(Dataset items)
......
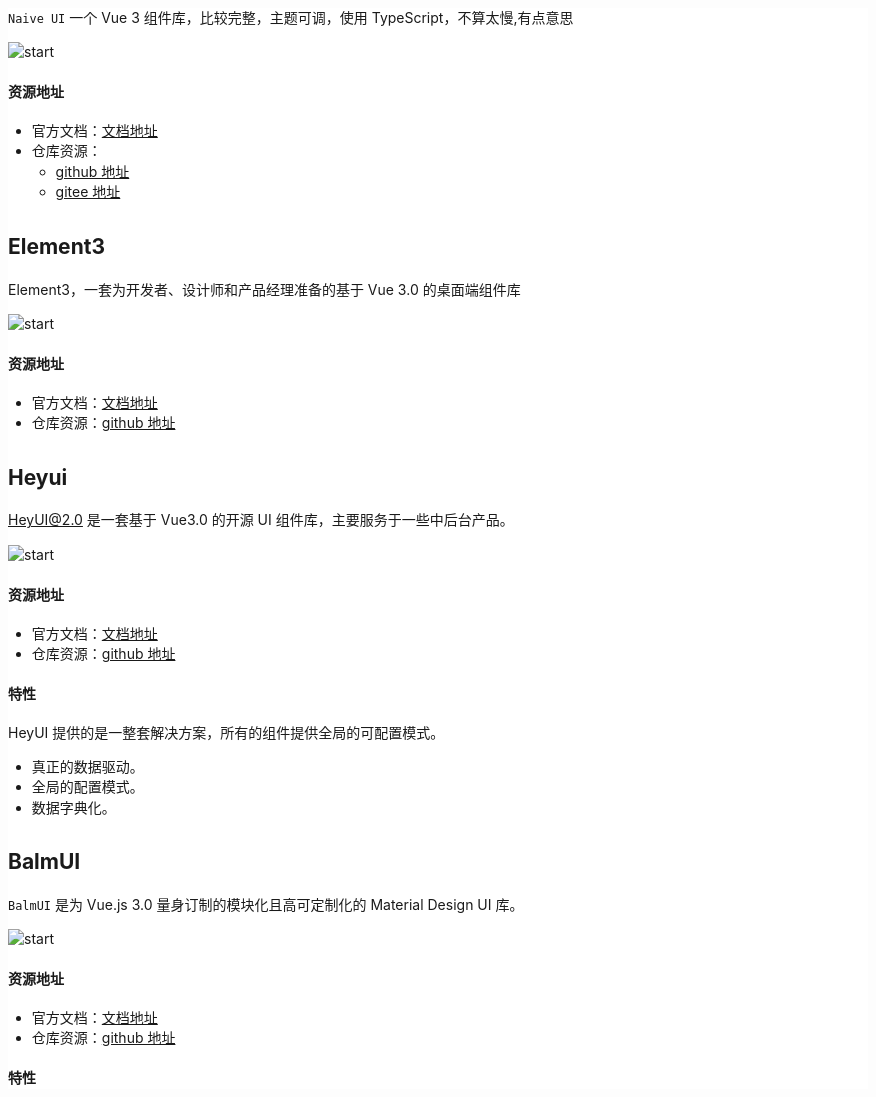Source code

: `Naive UI` 一个 Vue 3 组件库，比较完整，主题可调，使用 TypeScript，不算太慢,有点意思

![start](https://img.shields.io/github/stars/TuSimple/naive-ui?style=social)

#### 资源地址

- 官方文档：[文档地址](https://www.naiveui.com/zh-CN/light)
- 仓库资源：
  - [github 地址](https://github.com/TuSimple/naive-ui)
  - [gitee 地址](https://gitee.com/ant-design-vue/ant-design-vue)

## Element3

Element3，一套为开发者、设计师和产品经理准备的基于 Vue 3.0 的桌面端组件库

![start](https://img.shields.io/github/stars/hug-sun/element3?style=social)

#### 资源地址

- 官方文档：[文档地址](https://element3-ui.com/#/)
- 仓库资源：[github 地址](https://github.com/hug-sun/element3)

## Heyui

HeyUI@2.0 是一套基于 Vue3.0 的开源 UI 组件库，主要服务于一些中后台产品。

![start](https://img.shields.io/github/stars/heyui/heyui?style=social)

#### 资源地址

- 官方文档：[文档地址](https://v2.heyui.top/component/guide)
- 仓库资源：[github 地址](https://github.com/heyui/heyui)

#### 特性

HeyUI 提供的是一整套解决方案，所有的组件提供全局的可配置模式。

- 真正的数据驱动。
- 全局的配置模式。
- 数据字典化。

## BalmUI

`BalmUI` 是为 Vue.js 3.0 量身订制的模块化且高可定制化的 Material Design UI 库。

![start](https://img.shields.io/github/stars/balmjs/balm-ui?style=social)

#### 资源地址

- 官方文档：[文档地址](https://next-material.balmjs.com/#/guide/intro)
- 仓库资源：[github 地址](https://github.com/balmjs/balm-ui)

#### 特性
......
### Task brief
Your copy must match the records above exactly, apart from the pictures, which are excluded.

### Final answer
Source code

: `Naive UI` 一个 Vue 3 组件库，比较完整，主题可调，使用 TypeScript，不算太慢,有点意思

![start](https://img.shields.io/github/stars/TuSimple/naive-ui?style=social)

#### 资源地址

- 官方文档：[文档地址](https://www.naiveui.com/zh-CN/light)
- 仓库资源：
  - [github 地址](https://github.com/TuSimple/naive-ui)
  - [gitee 地址](https://gitee.com/ant-design-vue/ant-design-vue)

## Element3

Element3，一套为开发者、设计师和产品经理准备的基于 Vue 3.0 的桌面端组件库

![start](https://img.shields.io/github/stars/hug-sun/element3?style=social)

#### 资源地址

- 官方文档：[文档地址](https://element3-ui.com/#/)
- 仓库资源：[github 地址](https://github.com/hug-sun/element3)

## Heyui

HeyUI@2.0 是一套基于 Vue3.0 的开源 UI 组件库，主要服务于一些中后台产品。

![start](https://img.shields.io/github/stars/heyui/heyui?style=social)

#### 资源地址

- 官方文档：[文档地址](https://v2.heyui.top/component/guide)
- 仓库资源：[github 地址](https://github.com/heyui/heyui)

#### 特性

HeyUI 提供的是一整套解决方案，所有的组件提供全局的可配置模式。

- 真正的数据驱动。
- 全局的配置模式。
- 数据字典化。

## BalmUI

`BalmUI` 是为 Vue.js 3.0 量身订制的模块化且高可定制化的 Material Design UI 库。

![start](https://img.shields.io/github/stars/balmjs/balm-ui?style=social)

#### 资源地址

- 官方文档：[文档地址](https://next-material.balmjs.com/#/guide/intro)
- 仓库资源：[github 地址](https://github.com/balmjs/balm-ui)

#### 特性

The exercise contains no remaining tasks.